**Document extract**
•••••
How to Install and Configure Apache Hadoop on Debian 11

Apache Hadoop is an open-source, Java-based software platform that manages data processing and storage for big data applications. Hadoop works by distributing large data sets and analytics jobs across nodes in a computing cluster, breaking them down into smaller workloads that can be run in parallel. Hadoop can process structured and unstructured data and scale up reliably froma single server to thousands of machines.

Update the system

Update the system packages with the latest version with the following command and reboot the system once updated.

apt-get update -y

Installing Java

Apache Hadoop is an application based on JAVA programming, so we need to install JAVA with the following command.

apt-get install default-jdk default-jre -y

Verify the JAVA version once the installation is done.

java -version

Output:

root@server:~# java --version
openjdk 11.0.12 2021-07-20
OpenJDK Runtime Environment (build 11.0.12+7-post-Debian-2)
OpenJDK 64-Bit Server VM (build 11.0.12+7-post-Debian-2, mixed mode, sharing)

Creating hadoop user

Create Hadoop User and Setup Passwordless SSH for Hadoop user run the follwing command to create Hadoop user.

adduser hadoop

Output:

root@server:~# adduser hadoop
Adding user `hadoop' ...
Adding new group `hadoop' (1001) ...
Adding new user `hadoop' (1001) with group `hadoop' ...
Creating home directory `/home/hadoop' ...
Copying files from `/etc/skel' ...

Switch to Hadoop user once the user has been created.

su - hadoop

Run the following command to generate the SSH key.

ssh-keygen -t rsa

Output:

hadoop@server:~$ ssh-keygen -t rsa
Generating public/private rsa key pair.
•••••
**Explore the material**
[1] In the Hadoop installation guide, which command creates the Hadoop user?
[2] Write out the Hadoop installation guide from "apt-get update -y" up to and including "installation is done.", word for word.

**Data extract**
•••••
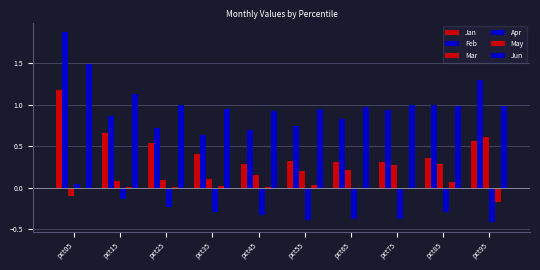

Which category has the lowest value across all series?

pct95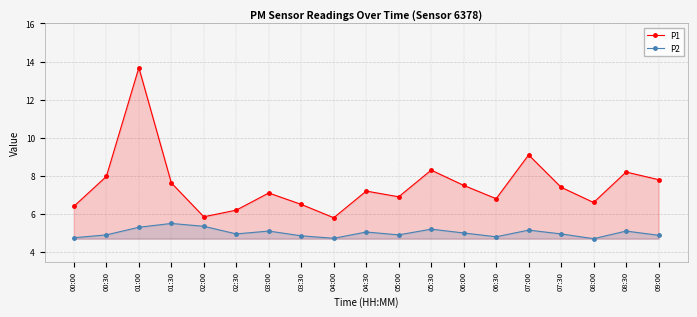

Is it true that P1 equals 6.4 at 00:00?

True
•••••
**Task-by-task answers**
[1] adduser hadoop

[2]
apt-get update -y

Installing Java

Apache Hadoop is an application based on JAVA programming, so we need to install JAVA with the following command.

apt-get install default-jdk default-jre -y

Verify the JAVA version once the installation is done.